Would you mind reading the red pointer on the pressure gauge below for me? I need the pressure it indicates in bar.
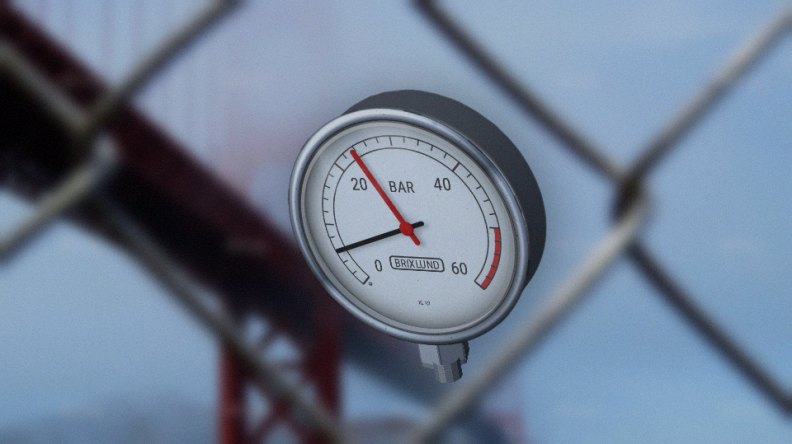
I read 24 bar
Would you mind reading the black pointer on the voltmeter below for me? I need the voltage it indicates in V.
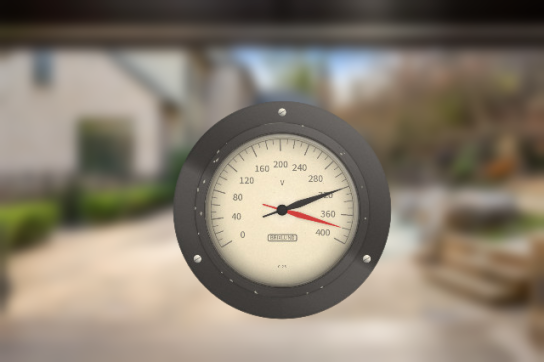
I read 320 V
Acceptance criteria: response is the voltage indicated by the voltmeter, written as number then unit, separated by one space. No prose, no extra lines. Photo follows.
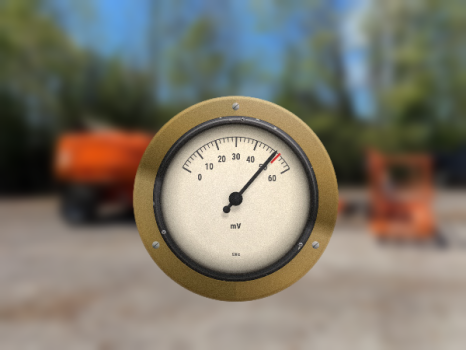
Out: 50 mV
────
- **WHAT NEEDS TO BE DONE**:
Copy every item above word for word, leaving the pictures out.

- **RESPONSE TO THIS TASK**:
Would you mind reading the red pointer on the pressure gauge below for me? I need the pressure it indicates in bar.
I read 24 bar
Would you mind reading the black pointer on the voltmeter below for me? I need the voltage it indicates in V.
I read 320 V
Acceptance criteria: response is the voltage indicated by the voltmeter, written as number then unit, separated by one space. No prose, no extra lines. Photo follows.
Out: 50 mV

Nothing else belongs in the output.